Si vous êtes habitué(e) de ce lieu, vous avez déjà entendu parler des Wu Ming. Qu’ils écrivent en groupe comme pour le somptueux Manituana, ou séparément avec New Thing et Mort aux humains, leurs romans sont toujours inattendus et passionnants. Le dernier en date, L’étoile du matin, est signé Wu Ming 4.
Oxford, 1919. Quatre hommes essaient de se réhabituer à la vie normale après des années de guerre. J.R.R. Tolkien, Robert Graves (grand poète et spécialiste de mythologie) et C.S. Lewis qui n’a pas encore écrit les Chroniques de Narnia, tentent en vain d’oublier les tranchées où ils ont perdu amis et famille. Sur le campus d’Oxford ils vont rencontrer T.E. Lawrence, que la presse américaine est en train de transformer en Lawrence d’Arabie. En quelques mois, Graves, futur spécialiste des mythes antiques, Tolkien et Lewis, futur créateurs d’histoires qui marqueront le siècle, et Lawrence qui préfigure les mythes Hollywoodiens vont se croiser, s’apprécier ou se haïr, et tenter, chacun à sa façon, de soigner les blessures et d’oublier la culpabilité d’avoir survécu quand tant d’autres sont morts.

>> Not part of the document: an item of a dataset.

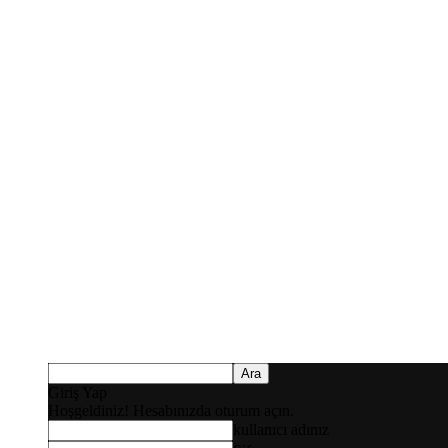
Giriş Yap
Hoşgeldiniz! Hesabınızda oturum açın.
kullanıcı adınız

J’attendais beaucoup de ce roman, trop peut-être. Et cela pour plusieurs raisons. Tout d’abord j’ai été fasciné et passionné par les trois romans du collectif que j’ai pu lire. Ensuite, pour un amateur de littérature et de cinéma, l’idée de faire se rencontrer ces quatre légendes est forcément très excitante. Pour finir, les critiques ici et là sont très élogieuses. Au final, je m’attendais à être plus enthousiaste, même si le roman est très intéressant. Tentative d’explication.
Pour commencer, j’ai trouvé que la narration manquait de tension. Jusqu’à très tard dans le roman on s’intéresse certes aux destins croisés des quatre personnages, mais on voit mal ce qui les rassemble réellement (à part le lieu géographique) et surtout on voit mal comment leurs existences vont se nouer et s’imbriquer. Ce nœud, le mystère des uns que les autres vont tenter d’éclaircir n’apparaît que très tardivement. Du coup pendant presque les trois quarts du roman les quatre récits sont intéressants, très intéressants même, mais on ne voit pas pourquoi l’auteur a voulu les mêler, au risque d’être trop court sur chacun d’eux.
D’où, ensuite, la frustration. Les retours dans le passé, et en particulier sur la guerre de Lawrence sont absolument passionnants … mais il y en a trop peu, on en voudrait beaucoup plus ! De même si on voit très bien l’œuvre de Tolkien en devenir (là aussi c’est passionnant), et le rôle de la littérature et de la création d’univers et de langue dans le processus de retour à une certaine normalité, on ne voit rien de tel pour Lewis …
Frustration donc, parce que c’est bon, mais trop peu. Mais si on avait eu tout ce qu’on attend pour chaque personnage, le roman aurait atteint les 1000 pages … Ceci dit, si on est frustré, c’est que par ailleurs, c’est quand même bon, voire très bon. C’est pour ça que, a posteriori je dis que j’en attendais peut-être trop.
Certaines scènes sur la passé dans les tranchées ou sur la guerre de Lawrence sont saisissantes. Les pages de réflexion sur la création littéraire en général, et la création d’un univers qui a marqué des générations de lecteurs et a en quelque sorte créé la fantazy (à savoir l’incontournable monde de Tolkien) sont passionnantes. Et le dernier quart est exceptionnel, qui dénoue certains fils, décrits dans des scènes d’anthologie l’origine des blessures de Lawrence ou le vrai début de la création de Tolkien. Des pages magnifiques, et des images inoubliables.
Un roman très intéressant, passionnant même, malgré ses défauts, et malgré le goût de pas assez qu’il laisse au final.
Wu Ming 4 / L’étoile du matin (Stella del matino, 2008), Métailié (2012), traduit de l’italien par Leila Pailhès.